Did you guys get this one?
>> Bianca Gandolfo: No?
>> Bianca Gandolfo: It's been a long day, I understand, all right.
>> Bianca Gandolfo: But does that make sense?
>> Bianca Gandolfo: Would you say that this is harder, easier, or the same difficulty as like a depth first or a breadth first search, for you, individually?

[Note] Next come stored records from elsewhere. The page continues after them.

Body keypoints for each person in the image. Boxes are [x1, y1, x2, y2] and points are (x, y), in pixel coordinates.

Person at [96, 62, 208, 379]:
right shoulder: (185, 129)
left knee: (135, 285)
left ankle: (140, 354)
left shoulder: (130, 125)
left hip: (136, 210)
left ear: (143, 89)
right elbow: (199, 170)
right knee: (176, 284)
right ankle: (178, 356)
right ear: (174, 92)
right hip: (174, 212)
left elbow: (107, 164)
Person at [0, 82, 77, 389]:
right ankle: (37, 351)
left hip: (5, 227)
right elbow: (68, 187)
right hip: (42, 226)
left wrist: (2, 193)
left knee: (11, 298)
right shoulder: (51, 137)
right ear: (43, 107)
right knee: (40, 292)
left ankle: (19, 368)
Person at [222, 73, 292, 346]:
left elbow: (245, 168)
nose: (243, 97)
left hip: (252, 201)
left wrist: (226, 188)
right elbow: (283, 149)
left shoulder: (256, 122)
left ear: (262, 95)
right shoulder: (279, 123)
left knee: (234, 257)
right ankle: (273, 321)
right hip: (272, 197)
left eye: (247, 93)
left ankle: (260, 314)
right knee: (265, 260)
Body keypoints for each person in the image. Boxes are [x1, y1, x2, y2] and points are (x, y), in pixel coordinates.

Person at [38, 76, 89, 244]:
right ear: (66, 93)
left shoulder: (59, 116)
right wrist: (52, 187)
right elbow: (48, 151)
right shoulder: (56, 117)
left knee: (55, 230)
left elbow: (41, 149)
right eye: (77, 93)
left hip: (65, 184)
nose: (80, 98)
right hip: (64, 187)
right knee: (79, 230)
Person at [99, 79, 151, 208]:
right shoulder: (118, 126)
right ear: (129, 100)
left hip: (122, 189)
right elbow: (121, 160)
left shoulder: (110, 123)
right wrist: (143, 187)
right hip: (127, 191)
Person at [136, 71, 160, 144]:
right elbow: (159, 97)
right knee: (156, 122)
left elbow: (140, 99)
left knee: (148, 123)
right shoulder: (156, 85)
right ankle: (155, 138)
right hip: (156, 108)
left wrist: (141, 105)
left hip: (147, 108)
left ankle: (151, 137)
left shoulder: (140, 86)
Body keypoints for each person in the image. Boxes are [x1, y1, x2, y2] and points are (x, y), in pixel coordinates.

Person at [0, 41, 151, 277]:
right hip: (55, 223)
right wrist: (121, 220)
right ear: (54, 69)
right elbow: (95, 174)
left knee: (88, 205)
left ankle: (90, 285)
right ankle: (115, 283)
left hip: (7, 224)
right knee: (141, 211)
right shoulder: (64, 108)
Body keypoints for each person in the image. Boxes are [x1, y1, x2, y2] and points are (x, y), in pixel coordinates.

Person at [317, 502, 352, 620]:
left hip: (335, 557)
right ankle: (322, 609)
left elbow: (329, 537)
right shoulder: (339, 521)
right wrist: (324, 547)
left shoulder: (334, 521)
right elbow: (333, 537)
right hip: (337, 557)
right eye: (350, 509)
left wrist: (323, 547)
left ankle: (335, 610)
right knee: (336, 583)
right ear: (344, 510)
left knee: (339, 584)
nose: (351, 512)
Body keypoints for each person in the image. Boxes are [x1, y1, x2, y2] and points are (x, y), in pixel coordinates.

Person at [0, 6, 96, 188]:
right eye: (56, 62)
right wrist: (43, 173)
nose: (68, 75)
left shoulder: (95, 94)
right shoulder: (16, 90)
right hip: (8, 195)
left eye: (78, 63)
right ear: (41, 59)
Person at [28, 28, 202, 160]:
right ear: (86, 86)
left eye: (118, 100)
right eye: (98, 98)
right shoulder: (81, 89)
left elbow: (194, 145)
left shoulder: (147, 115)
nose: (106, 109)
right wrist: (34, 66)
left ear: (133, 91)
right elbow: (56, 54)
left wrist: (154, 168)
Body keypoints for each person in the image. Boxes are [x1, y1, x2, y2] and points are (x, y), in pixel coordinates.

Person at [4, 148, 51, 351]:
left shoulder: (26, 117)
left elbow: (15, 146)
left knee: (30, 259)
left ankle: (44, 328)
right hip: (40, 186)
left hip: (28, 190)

>> Speaker 2: A bit harder.
>> Bianca Gandolfo: A little bit harder?
>> Speaker 2: Having a helper function that is recursive is a bit more complex.
>> Bianca Gandolfo: You think? Interesting, so I would think that the helper function makes it easier.
>> Speaker 2: It does make it easier, I just wouldn't have gotten it.
>> Bianca Gandolfo: Okay, got it.

>> Bianca Gandolfo: Very cool.
>> Bianca Gandolfo: What about you, Michael?
>> Speaker 2: I didn't do the insert part.
>> Bianca Gandolfo: Okay.
>> Speaker 2: I kinda cheated. I already had an array. And then, I did the search part.
>> Bianca Gandolfo: Okay, okay, got it. The way I like to break down these problems is I just think about what if this is a tree with a parent and two children, right?

Like we did it earlier with the binary tree. For me, it's easier to start with that and then build on the recursive elements. Because maybe initially I wouldn't have started with this helper. I would have just started with these if else's and then said insert, which is essentially the same.

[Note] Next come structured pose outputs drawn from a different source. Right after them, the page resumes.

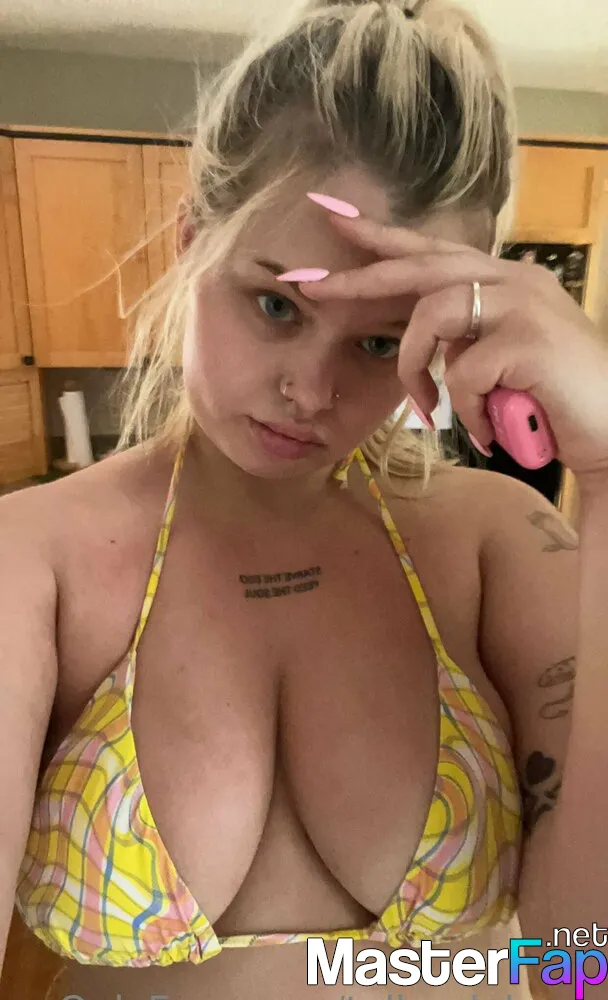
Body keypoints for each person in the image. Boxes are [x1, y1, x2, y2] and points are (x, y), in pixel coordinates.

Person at [1, 0, 608, 998]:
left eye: (378, 340)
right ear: (193, 242)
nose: (313, 391)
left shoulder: (498, 546)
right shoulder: (31, 560)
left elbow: (582, 969)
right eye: (275, 304)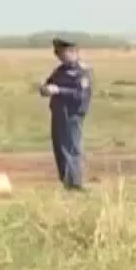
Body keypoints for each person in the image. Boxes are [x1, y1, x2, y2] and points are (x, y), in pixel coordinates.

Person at [40, 37, 93, 190]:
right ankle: (66, 181)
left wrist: (59, 90)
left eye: (61, 53)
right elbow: (48, 84)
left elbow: (80, 95)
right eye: (57, 53)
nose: (58, 56)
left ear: (73, 52)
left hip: (73, 115)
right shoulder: (60, 71)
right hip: (58, 114)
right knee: (59, 148)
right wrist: (44, 89)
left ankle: (75, 183)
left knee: (71, 148)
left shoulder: (82, 72)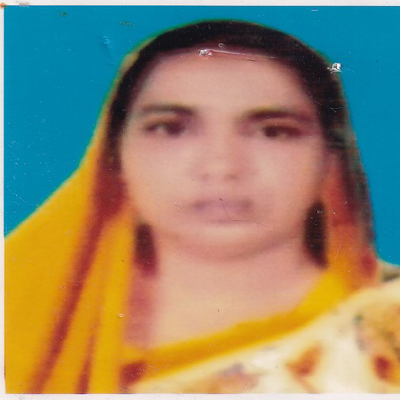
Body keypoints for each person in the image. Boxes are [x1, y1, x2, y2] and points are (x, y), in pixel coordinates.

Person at [5, 20, 400, 394]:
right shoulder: (20, 307)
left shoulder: (387, 328)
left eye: (274, 132)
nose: (221, 166)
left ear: (330, 161)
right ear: (113, 157)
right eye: (170, 128)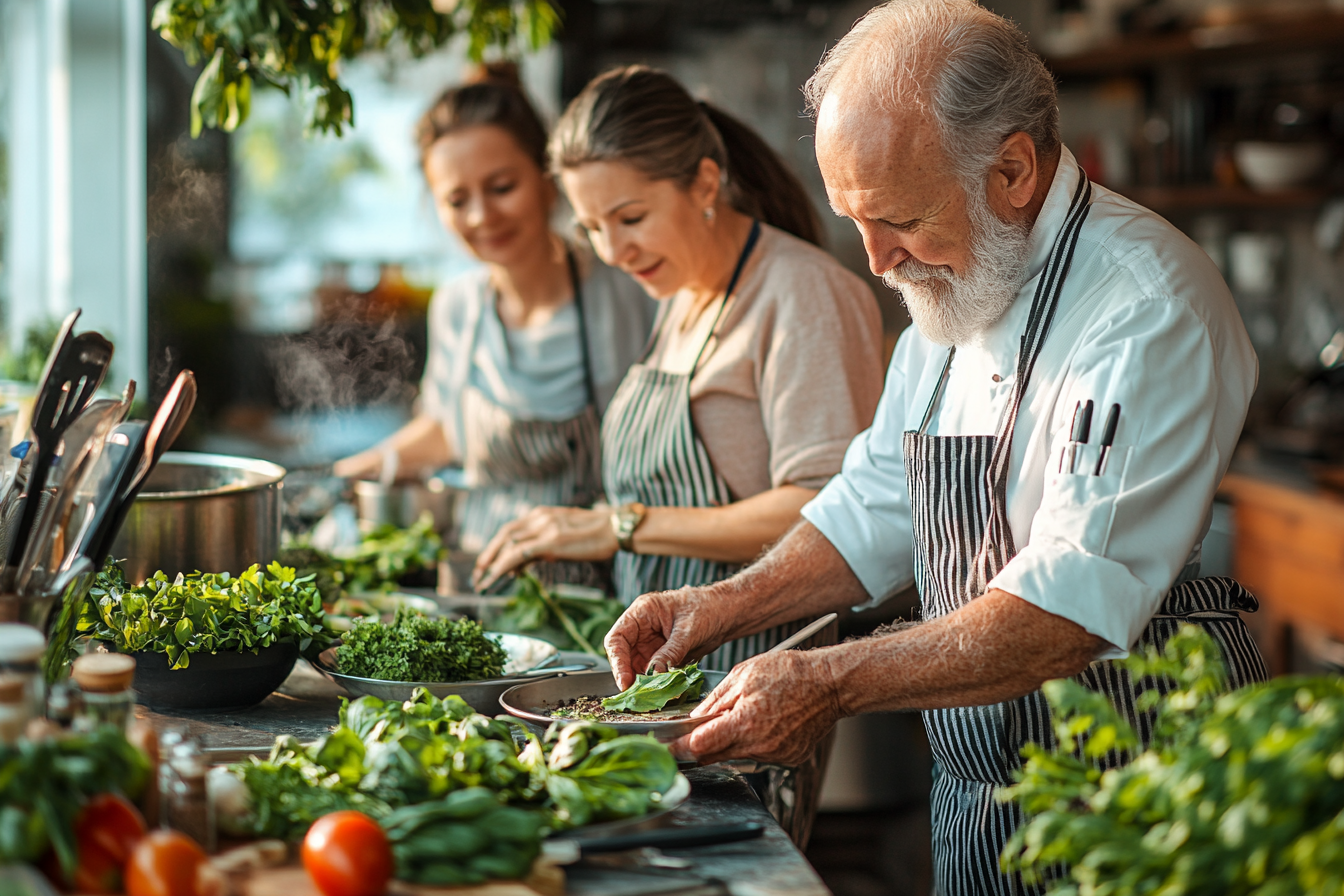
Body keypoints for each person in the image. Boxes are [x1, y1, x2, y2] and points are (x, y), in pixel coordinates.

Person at [601, 3, 1267, 893]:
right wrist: (718, 607)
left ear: (1012, 171)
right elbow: (874, 504)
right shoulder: (953, 283)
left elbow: (1063, 613)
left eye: (899, 219)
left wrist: (828, 682)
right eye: (854, 220)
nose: (877, 260)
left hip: (1135, 793)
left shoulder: (1145, 307)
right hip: (978, 791)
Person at [472, 65, 886, 846]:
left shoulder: (801, 294)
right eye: (592, 228)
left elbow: (827, 508)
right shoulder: (680, 296)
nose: (613, 250)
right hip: (659, 689)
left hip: (748, 689)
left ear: (703, 182)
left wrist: (618, 526)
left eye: (630, 217)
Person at [334, 68, 654, 573]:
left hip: (603, 587)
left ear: (548, 179)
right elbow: (447, 428)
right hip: (480, 577)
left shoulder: (627, 290)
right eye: (457, 200)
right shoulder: (457, 305)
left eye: (502, 187)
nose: (482, 216)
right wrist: (363, 468)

>> Bianca Gandolfo: The helper just kind of separates it a little bit.
>> Bianca Gandolfo: And it can be easier to reason about recursion when you're calling a helper function sometimes. I don't know, different strokes. All right, who's ready for contains? Did anyone try a contains?
>> Bianca Gandolfo: Okay, a couple people did contains.

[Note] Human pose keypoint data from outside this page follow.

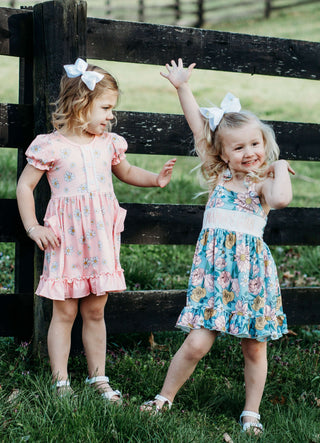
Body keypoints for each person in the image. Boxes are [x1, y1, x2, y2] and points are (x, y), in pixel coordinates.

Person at [141, 59, 294, 434]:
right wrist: (181, 87)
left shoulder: (261, 183)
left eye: (255, 144)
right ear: (222, 153)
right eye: (238, 147)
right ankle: (163, 398)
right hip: (213, 277)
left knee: (254, 346)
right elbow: (198, 125)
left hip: (251, 278)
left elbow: (282, 200)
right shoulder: (222, 176)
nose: (249, 153)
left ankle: (251, 413)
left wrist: (279, 166)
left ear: (265, 145)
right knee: (196, 343)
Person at [16, 58, 176, 400]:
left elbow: (128, 172)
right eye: (105, 108)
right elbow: (24, 186)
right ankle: (61, 382)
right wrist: (32, 227)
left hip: (101, 239)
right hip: (67, 239)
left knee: (94, 309)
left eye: (112, 109)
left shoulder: (109, 143)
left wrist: (156, 180)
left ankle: (98, 378)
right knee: (65, 310)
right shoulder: (51, 145)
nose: (110, 116)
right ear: (79, 104)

>> Bianca Gandolfo: Very nice, all right, so we also have a helper here. So we will call it first with the root node. So if the node is null, we will return false, right? So that's sort of like the base for our recursion.
>> Bianca Gandolfo: And first thing we're gonna check is if the current node's value is value, then we're gonna return true.

We're all happy. Otherwise, if the value is less than the current node's value,
>> Bianca Gandolfo: And the left node is not null, then we're gonna recurse.
>> Bianca Gandolfo: And we're gonna come in here
>> Bianca Gandolfo: And keep repeating. Similarly,
>> Bianca Gandolfo: We'll check the right. And so, this is really similar from the contains before.

Except that when we're calling the recursion, we're either calling the left or the right. Versus before, we were calling out everything.